Segment Open

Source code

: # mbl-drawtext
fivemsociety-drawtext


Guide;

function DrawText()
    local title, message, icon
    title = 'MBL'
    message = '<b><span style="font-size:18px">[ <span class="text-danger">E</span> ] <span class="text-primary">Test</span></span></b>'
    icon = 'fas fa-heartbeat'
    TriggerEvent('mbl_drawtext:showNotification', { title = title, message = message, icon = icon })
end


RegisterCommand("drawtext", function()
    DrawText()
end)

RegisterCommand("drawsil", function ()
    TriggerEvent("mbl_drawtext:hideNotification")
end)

Segment Closed

(Task goal):
Write out the lines above unchanged, from the line with "function DrawText()" up to and including the final line of the entries.

(Solution for this exercise):
function DrawText()
    local title, message, icon
    title = 'MBL'
    message = '<b><span style="font-size:18px">[ <span class="text-danger">E</span> ] <span class="text-primary">Test</span></span></b>'
    icon = 'fas fa-heartbeat'
    TriggerEvent('mbl_drawtext:showNotification', { title = title, message = message, icon = icon })
end


RegisterCommand("drawtext", function()
    DrawText()
end)

RegisterCommand("drawsil", function ()
    TriggerEvent("mbl_drawtext:hideNotification")
end)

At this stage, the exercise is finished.